Technology transfer is the process by which technology is transferred from federal labs, universities, or other research institutions to industry where it can be developed into a commercial product or service.
The U.S. government funds over $100 billion in research and development activity annually, which leads to a continuous pipeline of new inventions and technologies. Technology transfer enables the commercialization of many of these technologies by industry partners who may further develop, scale up, and commercially deploy them.
Beginning with the Stevenson-Wydler Technology Innovation Act of 1980, Congress enacted a series of laws to promote and incentivize technology transfer. These laws encourage the private sector to commercialize federally funded technology through technology transfer mechanisms such as Cooperative Research and Development Agreements (CRADAs), start-up companies, patent license agreements, educational partnership agreements, and state/local government partnerships.
Stevenson-Wydler Technology Innovation Act of 1980
The Stevenson-Wydler Technology Innovation Act of 1980 (Pub. L. 96–480) (94 Stat. 2311) was the first major U.S. technology transfer law. It requires federal laboratories to actively participate in and budget for technology transfer activities and for each federal lab to establish an Office of Research and Technology Applications in order to coordinate and promote technology transfer.
The Bayh Dole Act
The Bayh-Dole Act or Patent and Trademark Law Amendments Act (“Bayh-Dole”) (Pub. L. 96-517), 35 U.S.C. § 200–212, was passed in 1980 to incentivize and accelerate the commercial exploitation of federally funded research results. It allows institutions and grant recipients, such as universities, to hold the title to patents on inventions stemming from government funded research and to license the rights to those inventions to industry partners. This can generate valuable royalties for the research institution if the technology is successfully commercialized.
Bayh-Dole led to the remarkable growth of patenting and licensing activity by U.S. universities. Bayh-Dole has also spurred significant growth in the number of start-up companies formed to develop and commercialize these federally funded technologies, pursuant to licenses from universities.
Federal Technology Transfer Act (FTTA) of 1986
The Federal Technology Transfer Act (Pub. L. 99-502), 15 U.S.C 3710, was enacted by Congress in 1986 and amends the Stevenson-Wydler Act of 1980. The FTTA improves industry access to technologies from federal laboratories. The act established the Federal Laboratory Consortium for Technology Transfer, a nationwide network of over 300 federal laboratories, agencies, and research centers that promote the commercialization of technologies from the federal labs.
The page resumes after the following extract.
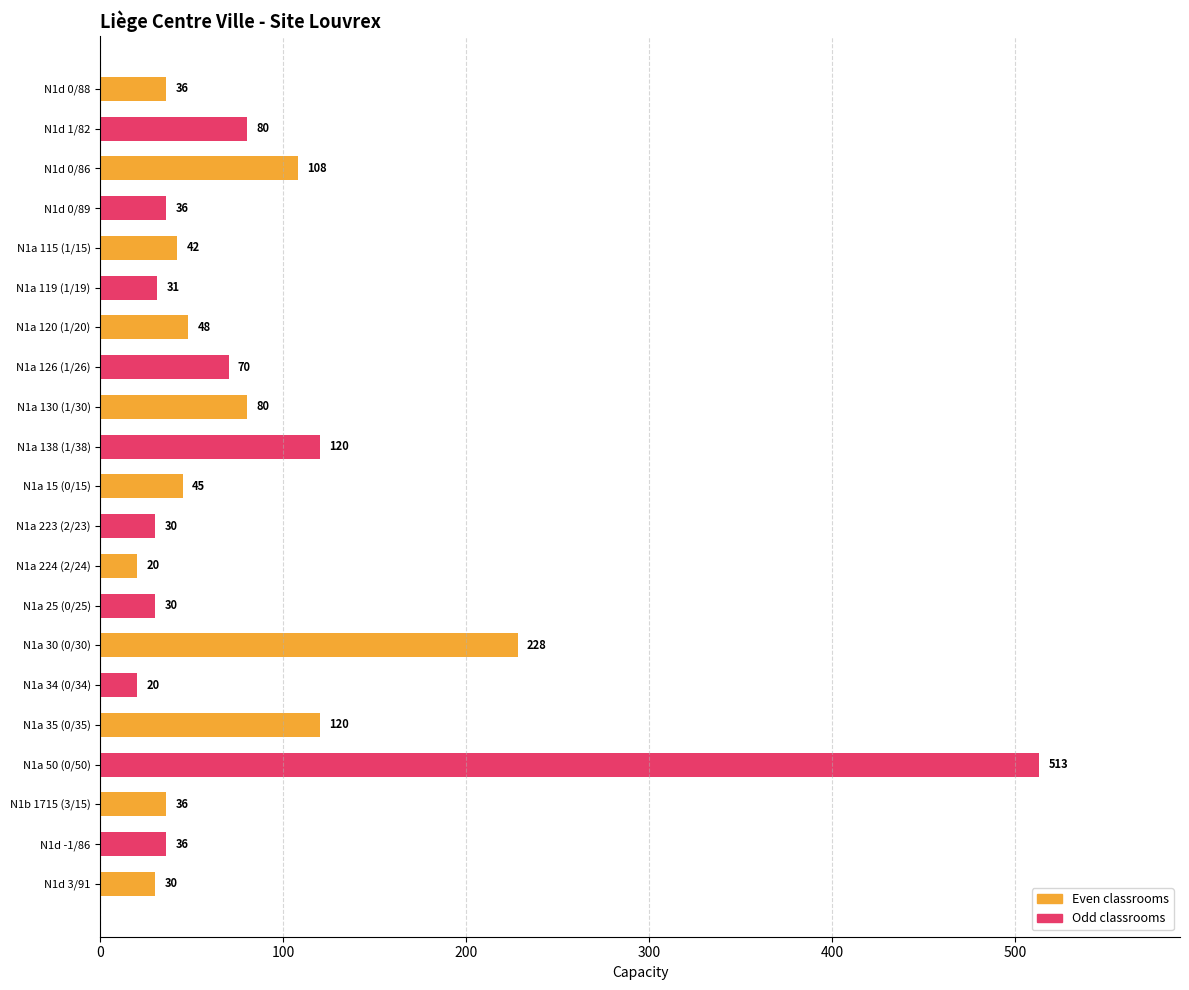

The chart shows a value of 306 at N1a 30 (0/30). True or false?

False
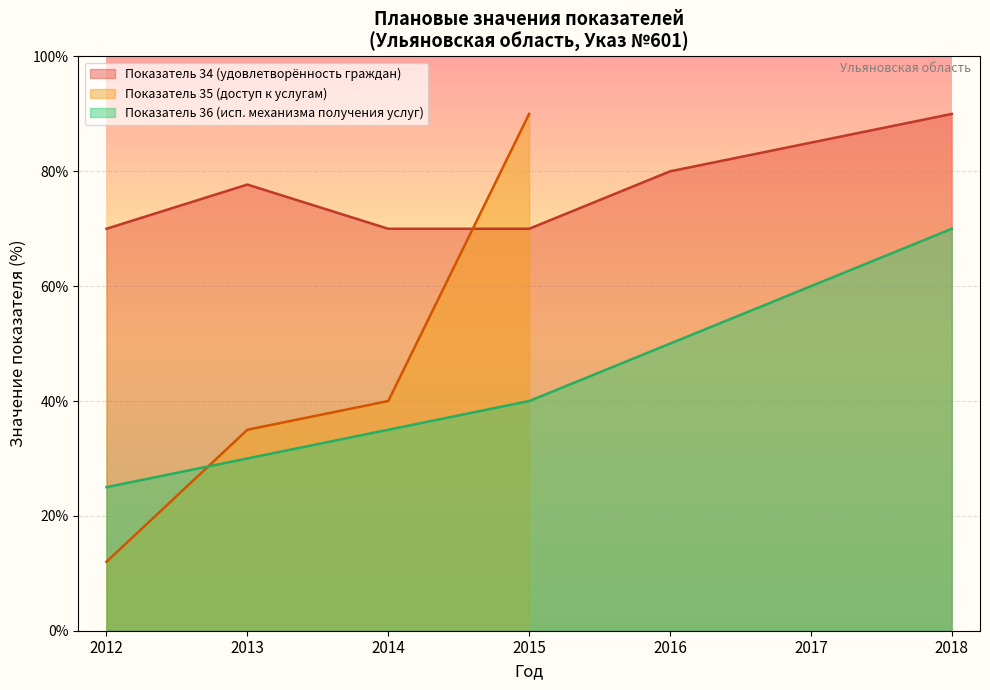

Rank the categories by Показатель 36 (исп. механизма получения услуг) value from highest to lowest.

2018, 2017, 2016, 2015, 2014, 2013, 2012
The FTTA also enabled federal laboratories to negotiate licenses for patented inventions made at the laboratory and to enter into Cooperative Research and Development Agreements (CRADAs). CRADAs are formal written agreements between one or more federal laboratories and one or more non-federal parties under which the government, through its laboratories, provides personnel, services, facilities, equipment, intellectual property, or other resources. Under the FTTA, no funds, however, may be provided by the federal laboratories to the non-federal parties.
National Technology Transfer and Advancement Act of 1995
The National Technology Transfer and Advancement Act of 1995 (Pub. L. 104-113)(110 Stat. 775) amended the Stevenson-Wydler Act to make CRADAs more attractive to both federal laboratories and private industry. The law provides assurances to U.S. companies that they will be granted sufficient intellectual property rights to justify prompt commercialization of inventions arising from a CRADA. The Act promoted the development of new technology standards by requiring that all federal agencies use cooperatively developed standards, particularly those developed by standards developing organizations.
The USPTO facilitates the voluntary licensing and commercialization of innovations in a variety of key technologies from many public sources through its Patents 4 Partnerships platform, a searchable repository of patents and published patent applications that are available for licensing. Additionally, the USPTO supports a number of federal agencies, U.S. universities, the Small Business Innovation Research (SBIR) and Small Business Technology Transfer (STTR) programs, and the Federal Laboratory Consortium for Technology Transfer in their technology transfer efforts to commercialize federally funded inventions.